--- TASK GOAL ---
Condense the paragraph in the Saturn INT-20 page that begins "Without the S-II stage" into a shorter version that keeps its main facts.
───── DOCUMENT EXTRACT ─────
Saturn INT-20
- Function: Manned LEO launch vehicle
- Manufacturer: Boeing (S-IC) Douglas (S-IVB)
- Country of origin: United States

Size
- Height: 85 m (279 ft)
- Diameter: 10 m (33 ft)
- Mass: 2,304,000 kg (5,079,000 lb)
- Stages: 2

Capacity

Payload to LEO
- Mass: 60,500 kg (133,400 lb)

Launch history
- Status: Proposal
- Launch sites: LC-39, Kennedy Space Center

First stage - S-IC
- Engines: 3-5 Rocketdyne F-1
- Thrust: 34.02 MN (7,650,000 lb_{f})
- Burn time: 212 seconds
- Propellant: RP-1 / LOX

Second stage S-IVB
- Engines: 1 Rocketdyne J-2
- Thrust: 1 MN (220,000 lb_{f})
- Burn time: ~475 seconds
- Propellant: LH_{2} / LOX

= Saturn INT-20 =

Proposed heavy-lift rocket

The Saturn INT-20 was a proposed intermediate-payload follow-on from the Apollo Saturn V launch vehicle. A conical-form interstage would be fitted on top of the S-IC stage to support the S-IVB stage, so it could be considered either a retrofitted Saturn IB with a more powerful first stage, or a stubby, cut-down Saturn V without the S-II second stage.

Three variants were studied, one with three F-1 engines in the first stage, one with four, and one with five.

==Performance==

Without the S-II stage, which made up a large fraction of the mass of the Saturn V, a version of the INT-20 using an unmodified five-engine version of the S-IC booster would be greatly overpowered and accelerate substantially faster than the Saturn V. This would create excessive aerodynamic stress in the low atmosphere. Several solutions to this problem were considered.
───── SOURCE INFORMATION ─────
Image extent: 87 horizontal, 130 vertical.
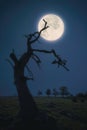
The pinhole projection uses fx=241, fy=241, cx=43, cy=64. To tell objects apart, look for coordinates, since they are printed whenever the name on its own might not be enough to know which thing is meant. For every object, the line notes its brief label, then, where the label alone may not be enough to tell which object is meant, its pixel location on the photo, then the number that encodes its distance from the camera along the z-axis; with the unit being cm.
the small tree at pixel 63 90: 13780
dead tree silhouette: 1695
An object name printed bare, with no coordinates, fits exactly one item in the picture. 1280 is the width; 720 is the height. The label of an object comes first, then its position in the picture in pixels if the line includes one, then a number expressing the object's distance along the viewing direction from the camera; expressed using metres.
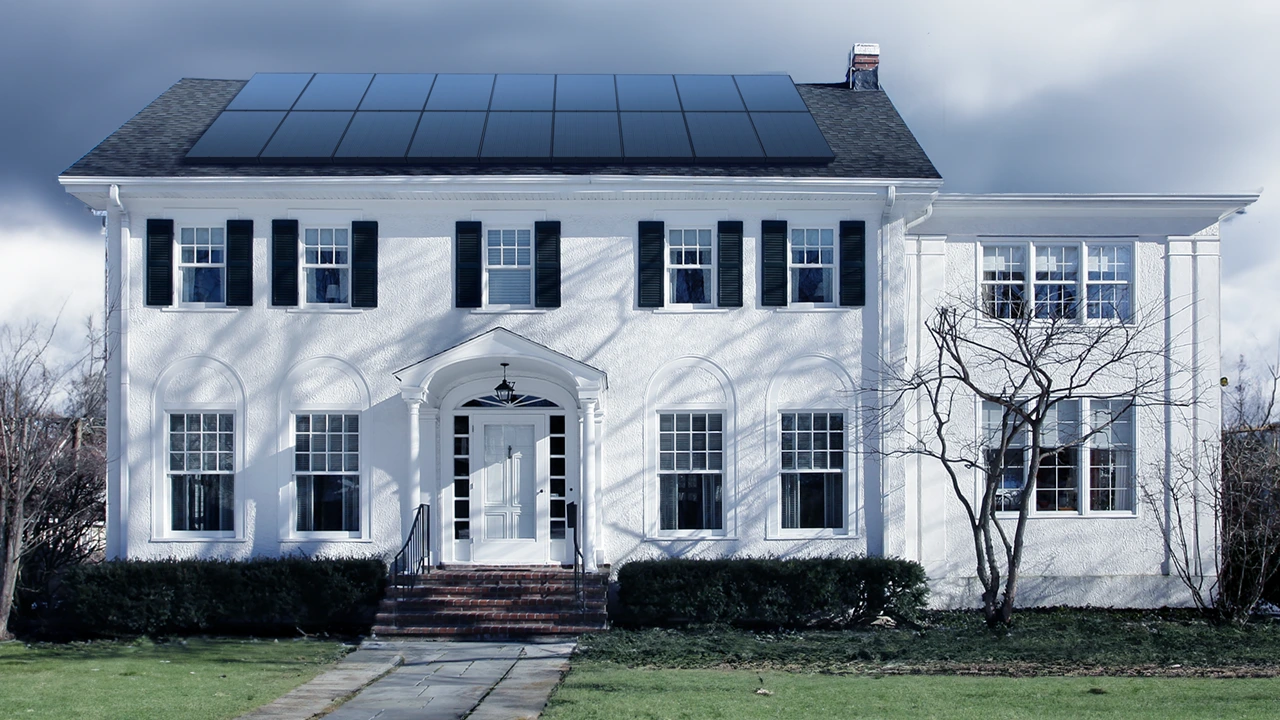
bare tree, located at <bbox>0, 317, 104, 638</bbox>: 13.66
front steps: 13.65
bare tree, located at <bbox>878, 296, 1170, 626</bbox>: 15.58
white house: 15.23
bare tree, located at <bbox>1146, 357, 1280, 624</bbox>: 14.85
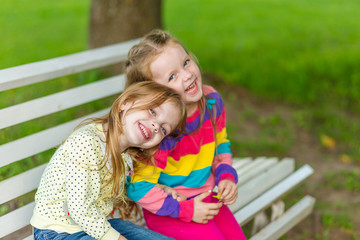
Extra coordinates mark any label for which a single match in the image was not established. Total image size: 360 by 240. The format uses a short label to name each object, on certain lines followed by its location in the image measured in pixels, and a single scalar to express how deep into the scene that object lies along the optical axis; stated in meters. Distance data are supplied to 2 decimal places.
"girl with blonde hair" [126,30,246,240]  2.43
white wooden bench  2.35
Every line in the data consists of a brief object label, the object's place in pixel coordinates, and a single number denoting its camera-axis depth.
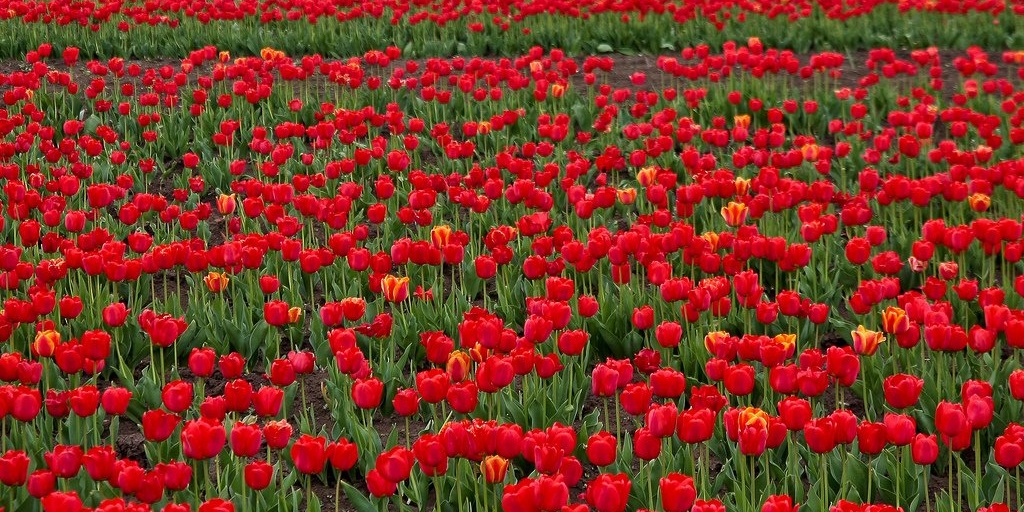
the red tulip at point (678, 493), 5.35
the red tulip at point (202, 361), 7.25
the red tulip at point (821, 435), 6.08
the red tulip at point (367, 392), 6.71
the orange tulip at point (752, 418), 6.11
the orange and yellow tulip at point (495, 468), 6.01
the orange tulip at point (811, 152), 13.35
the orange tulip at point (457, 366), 7.02
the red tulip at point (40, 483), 5.80
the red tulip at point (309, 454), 5.87
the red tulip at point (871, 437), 6.06
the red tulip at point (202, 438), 5.97
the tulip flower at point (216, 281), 9.48
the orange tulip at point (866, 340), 7.76
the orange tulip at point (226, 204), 11.20
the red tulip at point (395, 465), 5.67
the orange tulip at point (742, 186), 11.73
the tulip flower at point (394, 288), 8.75
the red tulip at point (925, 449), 6.04
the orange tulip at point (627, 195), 11.68
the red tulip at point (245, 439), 6.11
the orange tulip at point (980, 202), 11.57
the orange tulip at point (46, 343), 7.62
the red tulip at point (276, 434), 6.37
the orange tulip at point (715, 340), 7.34
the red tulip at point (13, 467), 5.86
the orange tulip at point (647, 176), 12.41
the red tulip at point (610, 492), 5.32
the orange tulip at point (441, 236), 9.95
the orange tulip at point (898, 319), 7.61
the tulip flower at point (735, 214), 10.89
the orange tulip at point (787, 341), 7.30
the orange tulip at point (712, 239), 10.11
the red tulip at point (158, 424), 6.29
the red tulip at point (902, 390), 6.60
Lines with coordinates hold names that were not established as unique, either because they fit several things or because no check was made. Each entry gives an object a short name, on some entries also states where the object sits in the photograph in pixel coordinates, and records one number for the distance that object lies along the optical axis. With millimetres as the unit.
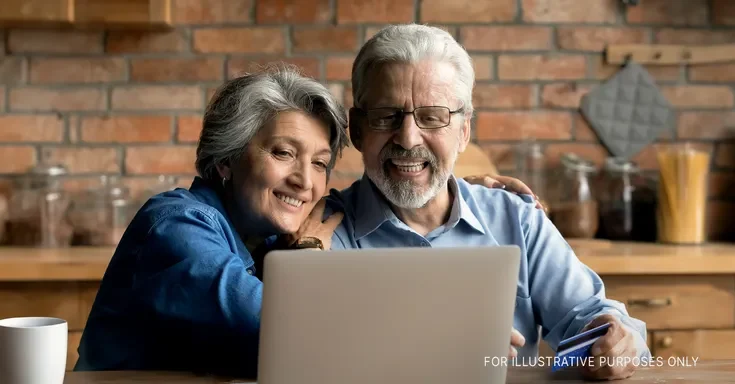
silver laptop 940
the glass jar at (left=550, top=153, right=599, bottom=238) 2771
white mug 1062
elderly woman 1269
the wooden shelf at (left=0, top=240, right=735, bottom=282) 2301
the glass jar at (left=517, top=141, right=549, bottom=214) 2859
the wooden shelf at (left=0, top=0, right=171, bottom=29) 2619
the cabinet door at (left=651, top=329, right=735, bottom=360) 2441
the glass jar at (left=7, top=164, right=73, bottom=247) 2719
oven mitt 2891
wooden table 1190
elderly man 1647
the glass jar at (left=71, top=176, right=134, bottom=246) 2727
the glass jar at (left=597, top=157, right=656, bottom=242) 2816
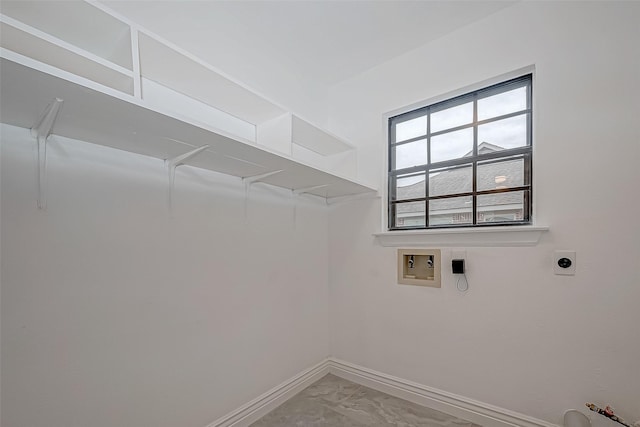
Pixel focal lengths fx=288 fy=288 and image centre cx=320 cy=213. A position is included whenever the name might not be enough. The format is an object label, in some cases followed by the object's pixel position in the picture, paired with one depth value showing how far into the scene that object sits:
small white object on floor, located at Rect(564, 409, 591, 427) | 1.50
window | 1.89
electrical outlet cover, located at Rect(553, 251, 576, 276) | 1.63
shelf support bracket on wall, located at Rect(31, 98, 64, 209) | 1.12
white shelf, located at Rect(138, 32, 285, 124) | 1.36
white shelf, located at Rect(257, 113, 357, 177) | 1.92
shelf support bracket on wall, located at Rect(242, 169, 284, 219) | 1.90
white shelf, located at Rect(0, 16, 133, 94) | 0.97
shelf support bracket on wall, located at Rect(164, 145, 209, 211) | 1.54
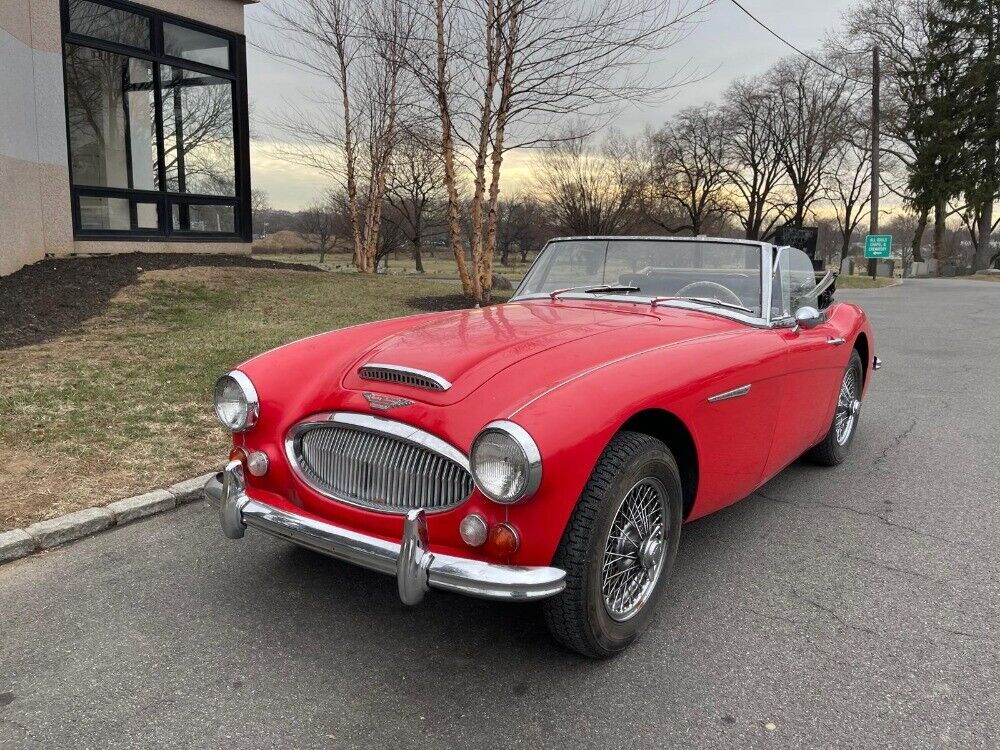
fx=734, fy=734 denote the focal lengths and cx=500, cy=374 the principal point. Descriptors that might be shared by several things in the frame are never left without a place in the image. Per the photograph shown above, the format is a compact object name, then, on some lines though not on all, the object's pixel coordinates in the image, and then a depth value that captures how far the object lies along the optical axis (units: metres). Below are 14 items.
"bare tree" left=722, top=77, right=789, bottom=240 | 40.91
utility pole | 24.18
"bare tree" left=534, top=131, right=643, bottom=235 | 36.06
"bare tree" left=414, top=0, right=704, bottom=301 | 10.70
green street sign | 27.28
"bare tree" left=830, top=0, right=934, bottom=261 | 37.69
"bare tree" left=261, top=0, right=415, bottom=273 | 13.20
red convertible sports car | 2.25
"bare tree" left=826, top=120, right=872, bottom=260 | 40.20
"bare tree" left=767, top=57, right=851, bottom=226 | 39.38
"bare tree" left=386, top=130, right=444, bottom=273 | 31.11
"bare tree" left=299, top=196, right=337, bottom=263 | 50.80
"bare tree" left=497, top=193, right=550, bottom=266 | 43.94
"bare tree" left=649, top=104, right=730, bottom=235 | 40.25
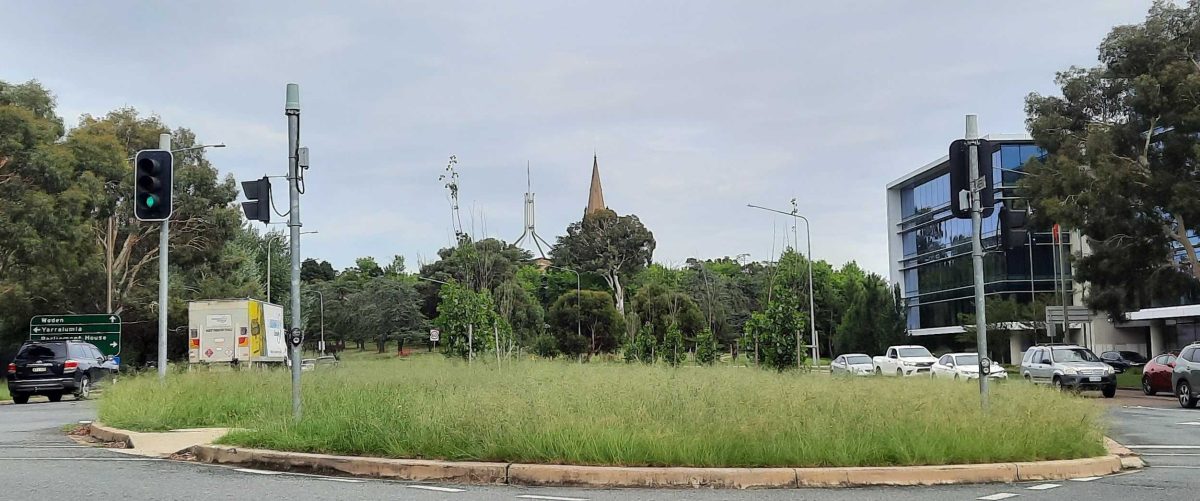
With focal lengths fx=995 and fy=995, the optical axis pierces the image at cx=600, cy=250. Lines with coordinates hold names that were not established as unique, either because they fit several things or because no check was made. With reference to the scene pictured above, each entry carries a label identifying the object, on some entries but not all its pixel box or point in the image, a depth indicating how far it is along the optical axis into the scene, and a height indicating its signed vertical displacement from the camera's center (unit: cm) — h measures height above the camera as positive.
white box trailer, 3484 -13
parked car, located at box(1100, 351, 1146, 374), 4994 -254
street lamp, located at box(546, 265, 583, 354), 5672 +41
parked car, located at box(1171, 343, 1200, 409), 2397 -156
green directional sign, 3453 +5
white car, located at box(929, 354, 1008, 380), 3285 -172
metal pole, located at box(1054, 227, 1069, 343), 4135 +174
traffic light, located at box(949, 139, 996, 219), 1427 +209
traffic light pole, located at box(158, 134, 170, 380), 2016 +95
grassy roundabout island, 1073 -123
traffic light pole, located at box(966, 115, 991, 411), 1423 +115
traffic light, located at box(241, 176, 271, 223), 1412 +185
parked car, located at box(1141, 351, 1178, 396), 2973 -188
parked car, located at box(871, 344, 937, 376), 3772 -172
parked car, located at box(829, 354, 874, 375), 3897 -181
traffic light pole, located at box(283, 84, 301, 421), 1371 +191
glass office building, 6844 +457
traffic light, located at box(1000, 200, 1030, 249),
─────
--- SOLUTION ---
Because the S-II stage accounted for much of the Saturn V's mass, an INT-20 built on an unmodified five-engine S-IC would be greatly overpowered. It would accelerate far faster than the Saturn V and cause excessive aerodynamic stress in the low atmosphere. Several solutions were considered.